The answers, in RJR’s view, were clearly No, No and No. More importantly, as April 17 drew nearer, it was clear that more and more of its shareholders agreed. Both sides were still busily meeting with those shareholders but while RJR was gaining ground – able to argue that LeBow was bad for the tobacco industry in general, given the impact of his settlement, and would be bad for RJR in particular – LeBow seemed to be facing an increasingly impossible task.

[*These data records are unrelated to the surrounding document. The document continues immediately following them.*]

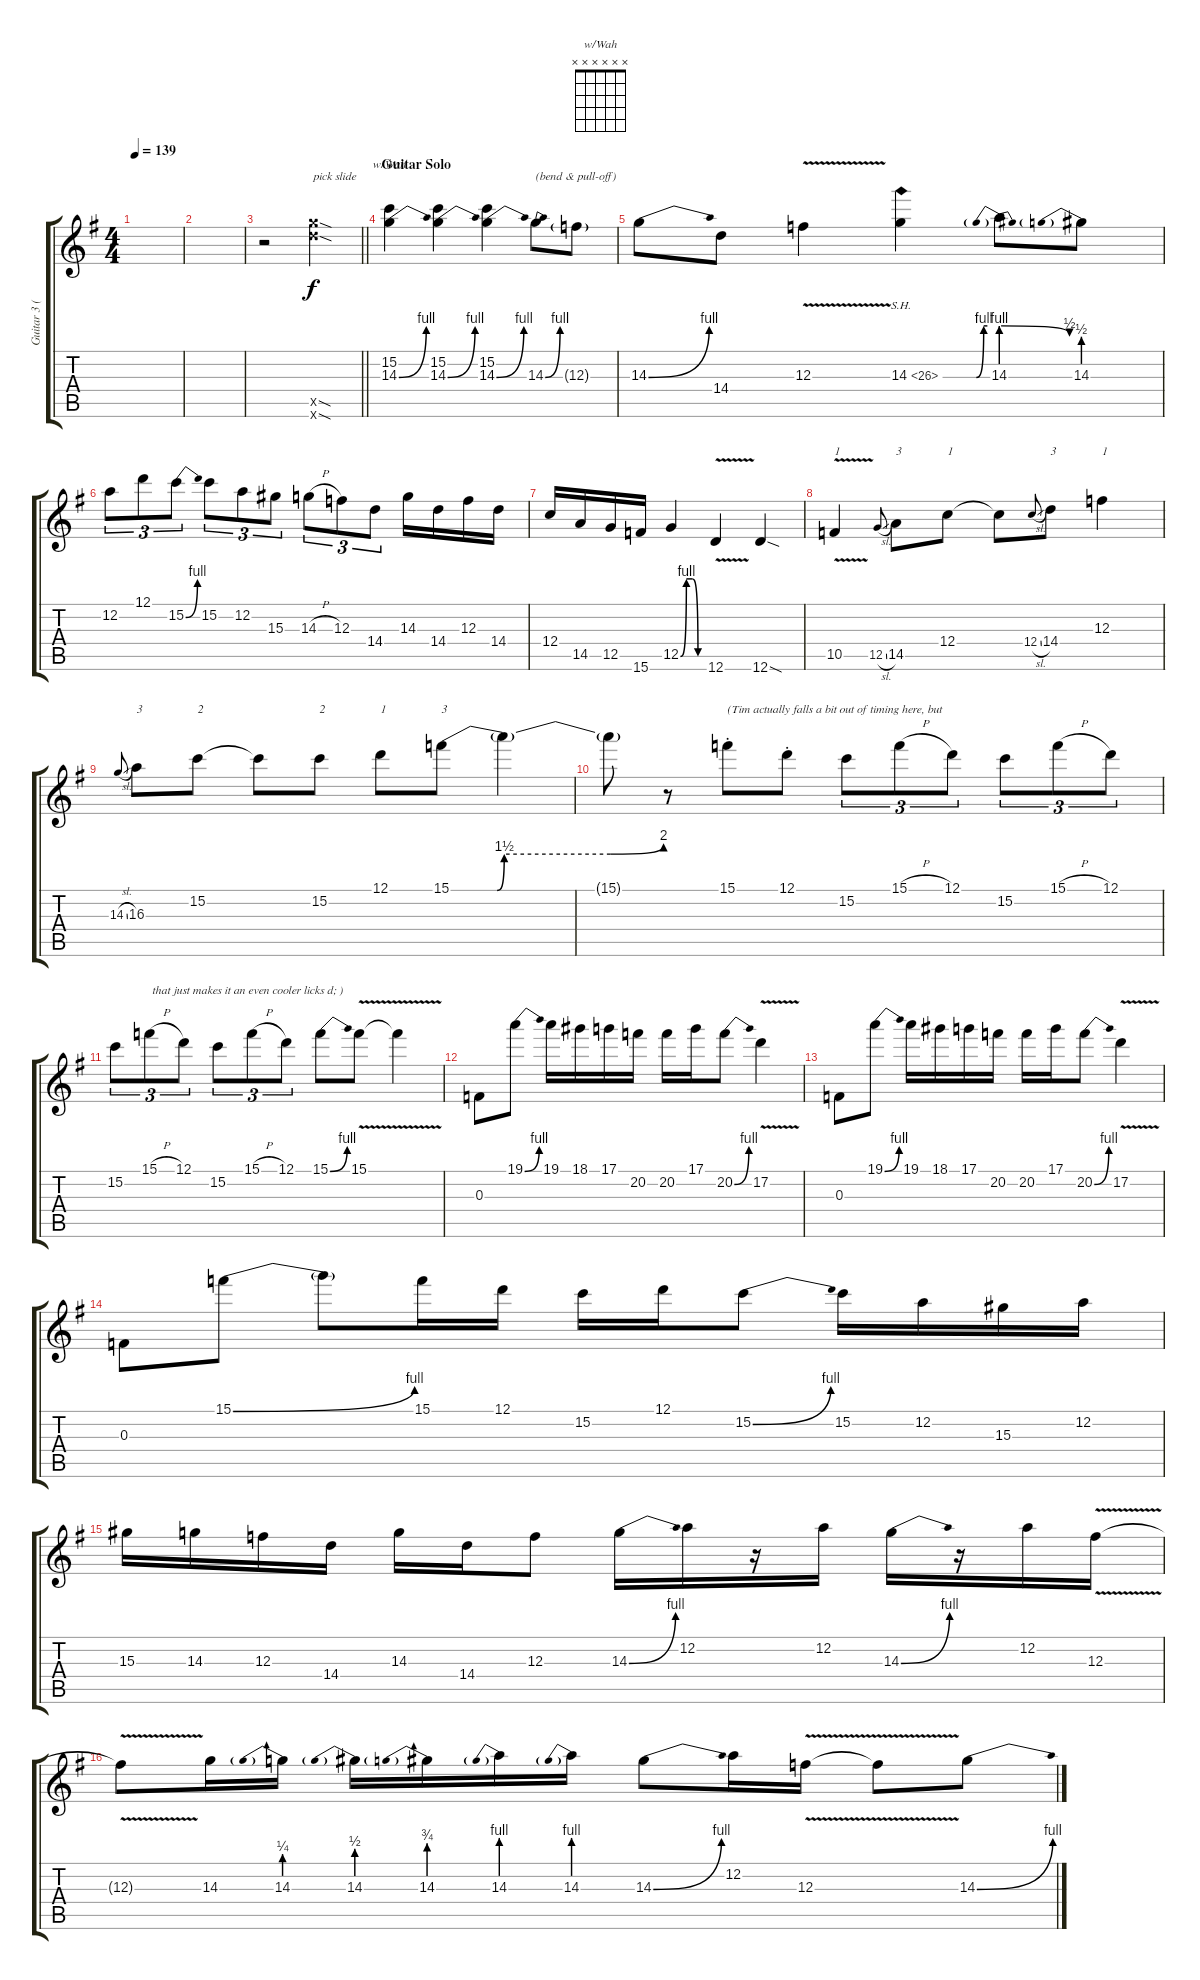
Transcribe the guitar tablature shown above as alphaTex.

\track ("Guitar 3 (lead - solo)" "Guitar 3 (") {instrument distortionguitar}
\staff {score tabs}
\tuning (D4 A3 F3 C3 G2 D2) {hide}
\chord ("w/Wah" x x x x x x)
\ts (4 4)
\tempo 139
\clef g2
\ks eminor
|
|
\barLineRight lightlight
r.2 (24.5{sod x} 24.6{sod x}).2{txt "pick slide"} |
\section ("" "Guitar Solo")
(15.2 14.3{be (bend 0 0 60 4)}).4{ch "w/Wah"} (15.2 14.3{be (bend 0 0 60 4)}).4 (15.2 14.3{be (bend 0 0 60 4)}).4 14.3{be (bend 0 0 60 4)}.8{txt "(bend & pull-off)"} 12.3{g}.8 |
14.3{be (bend 0 0 60 4)}.8 14.4.8 12.3{v}.4 14.3{be (custom 0 0 45 0 55 4 60 4) sh 12}.4 14.3{be (prebendrelease 0 4 60 2)}.8 14.3{be (prebend 0 2 60 2)}.8 |
12.2.8{tu (3 2)} 12.1.8{tu (3 2)} 15.2{be (bend 0 0 60 4)}.8{tu (3 2)} 15.2.8{tu (3 2)} 12.2.8{tu (3 2)} 15.3.8{tu (3 2)} 14.3{h}.8{tu (3 2)} 12.3.8{tu (3 2)} 14.4.8{tu (3 2)} 14.3.16 14.4.16 12.3.16 14.4.16 |
12.4.16 14.5.16 12.5.16 15.6.16 12.5{be (custom 0 0 15 4 30 4 45 0 60 0)}.4 12.6{v}.4 12.6{sod}.4 |
10.5{v}.4{txt "1"} 12.5{sl}.8{gr onbeat} 14.5.8{txt "3"} 12.4.8{txt "1"} 12.4{t}.8 12.4{sl}.8{gr onbeat} 14.4.8{txt "3"} 12.3.4{txt "1"} |
14.3{sl}.8{gr onbeat} 16.3.8{txt "3"} 15.2.8{txt "2"} 15.2{t}.8 15.2.8{txt "2"} 12.1.8{txt "1"} 15.1{be (custom 0 0 13 0 15 6 45 6 60 8)}.8{txt "3"} 15.1{t}.4 |
15.1{t}.8 r.8 15.1{st}.8{txt "(Tim actually falls a bit out of timing here, but"} 12.1{st}.8 15.2.8{tu (3 2)} 15.1{h}.8{tu (3 2)} 12.1.8{tu (3 2)} 15.2.8{tu (3 2)} 15.1{h}.8{tu (3 2)} 12.1.8{tu (3 2)} |
15.2.8{tu (3 2)} 15.1{h}.8{tu (3 2) txt " that just makes it an even cooler licks d; )"} 12.1.8{tu (3 2)} 15.2.8{tu (3 2)} 15.1{h}.8{tu (3 2)} 12.1.8{tu (3 2)} 15.1{be (bend 0 0 60 4)}.8 15.1{v}.8 15.1{t}.4 |
0.3.8 19.1{be (bend 0 0 60 4)}.8 19.1.16 18.1.16 17.1.16 20.2.16 20.2.16 17.1.16 20.2{be (bend 0 0 60 4)}.8 17.2{v}.4 |
0.3.8 19.1{be (bend 0 0 60 4)}.8 19.1.16 18.1.16 17.1.16 20.2.16 20.2.16 17.1.16 20.2{be (bend 0 0 60 4)}.8 17.2{v}.4 |
0.3.8 15.1{be (bend 0 0 60 4)}.8 15.1{t}.8 15.1.16 12.1.16 15.2.16 12.1.16 15.2{be (bend 0 0 60 4)}.8 15.2.16 12.2.16 15.3.16 12.2.16 |
15.3.16 14.3.16 12.3.16 14.4.16 14.3.16 14.4.16 12.3.8 14.3{be (bend 0 0 60 4)}.16 12.2.16 r.16 12.2.16 14.3{be (bend 0 0 60 4)}.16 r.16 12.2.16 12.3{v}.16 |
12.3{t}.8 14.3.16 14.3{be (prebend 0 1 60 1)}.16 14.3{be (prebend 0 2 60 2)}.16 14.3{be (prebend 0 3 60 3)}.16 14.3{be (prebend 0 4 60 4)}.16 14.3{be (prebend 0 4 60 4)}.16 14.3{be (bend 0 0 60 4)}.8 12.2.16 12.3{v}.16 12.3{t}.8 14.3{be (bend 0 0 60 4)}.8
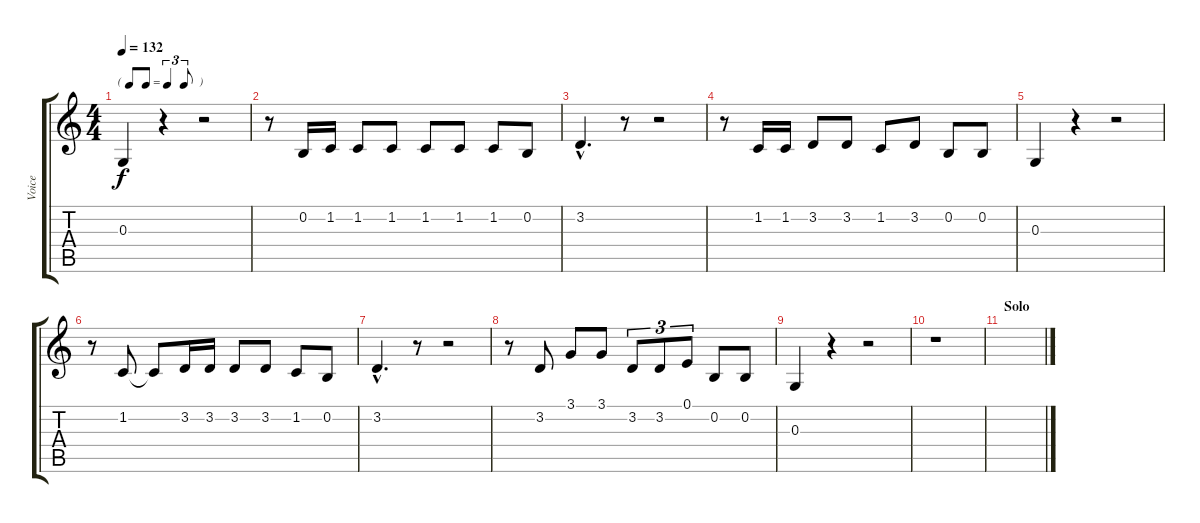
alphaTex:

\track ("Voice" "Voice") {instrument flute}
\staff {score tabs}
\tuning (E4 B3 G3 D3 A2 E2) {hide}
\ts (4 4)
\tf triplet8th
\tempo 132
\clef g2
\ks c
0.3.4{dy f} r.4 r.2 |
r.8 0.2.16 1.2.16 1.2.8 1.2.8 1.2.8 1.2.8 1.2.8 0.2.8 |
3.2{hac}.4{d} r.8 r.2 |
r.8 1.2.16 1.2.16 3.2.8 3.2.8 1.2.8 3.2.8 0.2.8 0.2.8 |
0.3.4 r.4 r.2 |
r.8 1.2.8 1.2{t}.8 3.2.16 3.2.16 3.2.8 3.2.8 1.2.8 0.2.8 |
3.2{hac}.4{d} r.8 r.2 |
r.8 3.2.8 3.1.8 3.1.8 3.2.8{tu (3 2)} 3.2.8{tu (3 2)} 0.1.8{tu (3 2)} 0.2.8 0.2.8 |
0.3.4 r.4 r.2 |
r.1 |
\section ("" "Solo")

LeBow’s side claimed that it was being blamed unfairly for the decline in tobacco prices, saying that part of the cause was the FDA’s release in the middle of March of statements by three whistleblowers, former employees of Philip Morris, who said that the industry had deliberately sought to manipulate nicotine levels to foster addiction. This story grabbed the front pages and undoubtedly gave the tobacco sector an additional downward shove; and coming so soon after the settlement, it was easy for the two issues to become merged in the minds of disgruntled RJR shareholders as they watched the value of their shares slide. Worse still for LeBow, Philip Morris took the unusual step of publicly supporting RJR against him.
So was this last turn of events poetic justice or a gift from the gods for RJR? ‘We weren’t lucky,’ insists Jason Wright. ‘We were right. We said all along that there were consequences to having a raider like LeBow poking around the company. He’s a dangerous man.’
Dangerous but also defeated, for now at least. Come April 16, LeBow backed off the public humiliation he would have faced if he’d attended RJR’s annual meeting in Winston-Salem, North Carolina, home town of RJ Reynolds. He opted instead to call a press conference in New York at which he formally conceded the contest. He did not withdraw his slate, however, and as we go to press the final vote count is still awaited. But RJR was undoubtedly the resounding victor – perhaps by three to one. ‘And without the votes of Brooke Group, Icahn and Michael Price, it might be as high as ten to one,’ suggests Dan Burch, president of MacKenzie Partners.
So, LeBow. LeBeaten, a final ad might have said. Or LeBow Bowed. But what will he do now? ‘I know what I’d like him to do,’ answers Wright, leaving a dramatic pause. ‘He ought to figure out a way to make his own company work.’